Not a murmur could be heard when the British Army decided to buy Austrian-built MAN trucks for its supply fleet, or Italian-built Panther liaison vehicles. That the new army is to be supplied with Swedish-designed armoured vehicles, fitted with French-built guns firing ammunition manufactured in France is a mere detail.
Who cares that our anti-battery radar is made in Germany, that the air-to-air missiles to equip the four-nation Eurofighter are French designed, as indeed are the missiles fitted to our Type 45 destroyers? And what does it matter that our new "bunker-buster" missiles are German, as indeed is the Royal Navy's mine-counter-measure equipment?
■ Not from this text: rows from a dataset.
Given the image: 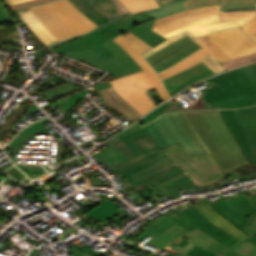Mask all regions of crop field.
<instances>
[{
  "instance_id": "8a807250",
  "label": "crop field",
  "mask_w": 256,
  "mask_h": 256,
  "mask_svg": "<svg viewBox=\"0 0 256 256\" xmlns=\"http://www.w3.org/2000/svg\"><path fill=\"white\" fill-rule=\"evenodd\" d=\"M202 83L207 87L198 90L201 98L193 103L194 106L184 107L178 103L172 107L165 103L139 121L146 124L165 112L240 108L256 104V90L242 68L222 73L216 77L194 84V86Z\"/></svg>"
},
{
  "instance_id": "ac0d7876",
  "label": "crop field",
  "mask_w": 256,
  "mask_h": 256,
  "mask_svg": "<svg viewBox=\"0 0 256 256\" xmlns=\"http://www.w3.org/2000/svg\"><path fill=\"white\" fill-rule=\"evenodd\" d=\"M17 13L32 32L48 47L98 27L81 14L68 0H56L18 10Z\"/></svg>"
},
{
  "instance_id": "34b2d1b8",
  "label": "crop field",
  "mask_w": 256,
  "mask_h": 256,
  "mask_svg": "<svg viewBox=\"0 0 256 256\" xmlns=\"http://www.w3.org/2000/svg\"><path fill=\"white\" fill-rule=\"evenodd\" d=\"M185 114L225 174L249 164L218 110Z\"/></svg>"
},
{
  "instance_id": "412701ff",
  "label": "crop field",
  "mask_w": 256,
  "mask_h": 256,
  "mask_svg": "<svg viewBox=\"0 0 256 256\" xmlns=\"http://www.w3.org/2000/svg\"><path fill=\"white\" fill-rule=\"evenodd\" d=\"M153 21L147 12L135 14L122 20H113L101 28L53 50L57 54H62L63 52L90 49L101 58L113 57L114 55L103 43L127 29L154 47L166 39L150 31Z\"/></svg>"
},
{
  "instance_id": "f4fd0767",
  "label": "crop field",
  "mask_w": 256,
  "mask_h": 256,
  "mask_svg": "<svg viewBox=\"0 0 256 256\" xmlns=\"http://www.w3.org/2000/svg\"><path fill=\"white\" fill-rule=\"evenodd\" d=\"M113 40L130 54L144 71L119 78L111 83L127 102L144 115L155 107L144 91L155 87L163 101L170 96L160 77L125 38L120 35Z\"/></svg>"
},
{
  "instance_id": "dd49c442",
  "label": "crop field",
  "mask_w": 256,
  "mask_h": 256,
  "mask_svg": "<svg viewBox=\"0 0 256 256\" xmlns=\"http://www.w3.org/2000/svg\"><path fill=\"white\" fill-rule=\"evenodd\" d=\"M143 152L120 164L111 166L120 177L126 176L135 186L176 166L147 132L131 138Z\"/></svg>"
},
{
  "instance_id": "e52e79f7",
  "label": "crop field",
  "mask_w": 256,
  "mask_h": 256,
  "mask_svg": "<svg viewBox=\"0 0 256 256\" xmlns=\"http://www.w3.org/2000/svg\"><path fill=\"white\" fill-rule=\"evenodd\" d=\"M180 113L190 132L194 135L207 154L203 156H199L197 153L190 154L183 148L179 149L176 144L163 149L164 153H167L179 166L205 186L226 178L227 176L219 168L205 144L186 119L184 113Z\"/></svg>"
},
{
  "instance_id": "d8731c3e",
  "label": "crop field",
  "mask_w": 256,
  "mask_h": 256,
  "mask_svg": "<svg viewBox=\"0 0 256 256\" xmlns=\"http://www.w3.org/2000/svg\"><path fill=\"white\" fill-rule=\"evenodd\" d=\"M219 111L244 157L250 164L256 162V106Z\"/></svg>"
},
{
  "instance_id": "5a996713",
  "label": "crop field",
  "mask_w": 256,
  "mask_h": 256,
  "mask_svg": "<svg viewBox=\"0 0 256 256\" xmlns=\"http://www.w3.org/2000/svg\"><path fill=\"white\" fill-rule=\"evenodd\" d=\"M105 45L116 57L110 59H101L90 50L63 53V55L80 60L119 77L142 71L133 58L121 47H119L113 40L105 43Z\"/></svg>"
},
{
  "instance_id": "3316defc",
  "label": "crop field",
  "mask_w": 256,
  "mask_h": 256,
  "mask_svg": "<svg viewBox=\"0 0 256 256\" xmlns=\"http://www.w3.org/2000/svg\"><path fill=\"white\" fill-rule=\"evenodd\" d=\"M222 198L216 202L211 203L206 197L202 199L207 202L217 213L226 218L230 223L240 229L244 234H246L249 239L256 243V237H253L244 228L249 224L246 217L256 211V207L247 202L248 200L242 194L232 198L228 201L219 194Z\"/></svg>"
},
{
  "instance_id": "28ad6ade",
  "label": "crop field",
  "mask_w": 256,
  "mask_h": 256,
  "mask_svg": "<svg viewBox=\"0 0 256 256\" xmlns=\"http://www.w3.org/2000/svg\"><path fill=\"white\" fill-rule=\"evenodd\" d=\"M145 131L149 132L152 135V137L156 140V142L159 144V146L162 149L174 143H176L179 146V148L182 147L181 143L178 141V139L175 137V135L172 133L169 127L166 125V123L161 118V116L158 117L156 120H154L152 123L146 125L145 127L133 133H131L126 129L122 133H120L119 135L115 136L114 138H112L111 140L105 143L111 146L112 144H115L123 140L135 156L141 153V151L135 145V143L130 139V137Z\"/></svg>"
},
{
  "instance_id": "d1516ede",
  "label": "crop field",
  "mask_w": 256,
  "mask_h": 256,
  "mask_svg": "<svg viewBox=\"0 0 256 256\" xmlns=\"http://www.w3.org/2000/svg\"><path fill=\"white\" fill-rule=\"evenodd\" d=\"M207 37L223 49L232 59L256 52V44L239 28L223 30L207 35Z\"/></svg>"
},
{
  "instance_id": "22f410ed",
  "label": "crop field",
  "mask_w": 256,
  "mask_h": 256,
  "mask_svg": "<svg viewBox=\"0 0 256 256\" xmlns=\"http://www.w3.org/2000/svg\"><path fill=\"white\" fill-rule=\"evenodd\" d=\"M219 7L217 6H204L197 7L191 10L182 11L169 16H165L154 21L152 29L160 35H164L177 28L185 26L198 19L219 14ZM151 29V30H152Z\"/></svg>"
},
{
  "instance_id": "cbeb9de0",
  "label": "crop field",
  "mask_w": 256,
  "mask_h": 256,
  "mask_svg": "<svg viewBox=\"0 0 256 256\" xmlns=\"http://www.w3.org/2000/svg\"><path fill=\"white\" fill-rule=\"evenodd\" d=\"M248 20H222L221 15H216L210 18L198 20L185 27L177 29L166 34L165 38H170L176 34L186 31L192 38H196L206 33L227 29L231 27H241Z\"/></svg>"
},
{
Why should we be bothered that we no longer have a capacity to design and manufacture even the rifles with which our troops go to war, that the bullets they fire are contracted out to foreign firms and the shells are made in Germany, while the troops themselves will fight in Chinese-made uniforms?
But there are limits chaps and, according to The Scotsman, those limits have been reached. "Shock! Horror! Probe!", screams The Scotsman: "Scots super-regiment to be kitted out in foreign kilts".
And right behind the newspaper is Jeremy Purvis, Borders MSP, who says, "The kilts are clearly going to be sub-standard. Now there will be different cuts and shades on parades and it will be an embarrassment. The ceremonial Scottish wear of kilts and trews should absolutely be made in Scotland."
In detail, it appears that the British Army has lowered the standards required of ceremonial kilts for the new amalgamated Scots regiment so that they may be manufactured from cheap tartan made abroad. In "an effort to drive down costs", the Ministry of Defence has announced it is putting the contract to produce tartan for the amalgamated Royal Regiment of Scotland up for tender.
It is also, says The Scotsman, lowering the standards of the tartan's quality to allow other companies producing cheaper, lower-grade cloth to compete against the expertise of Borders textile companies. The MoD has launched a competitive tender allowing any manufacturers to compete for the contract of 5,000 kilts, estimated to be worth £300,000, for the new regiment.
And there you have it. It is perfectly all right to have our armed forces totally in hoc to foreign suppliers, to such an extent that we cannot so much as put a foot ashore on a foreign land without their governments' agreement. But even think about having Scottish regiments in foreign-made kilts and all hell breaks loose.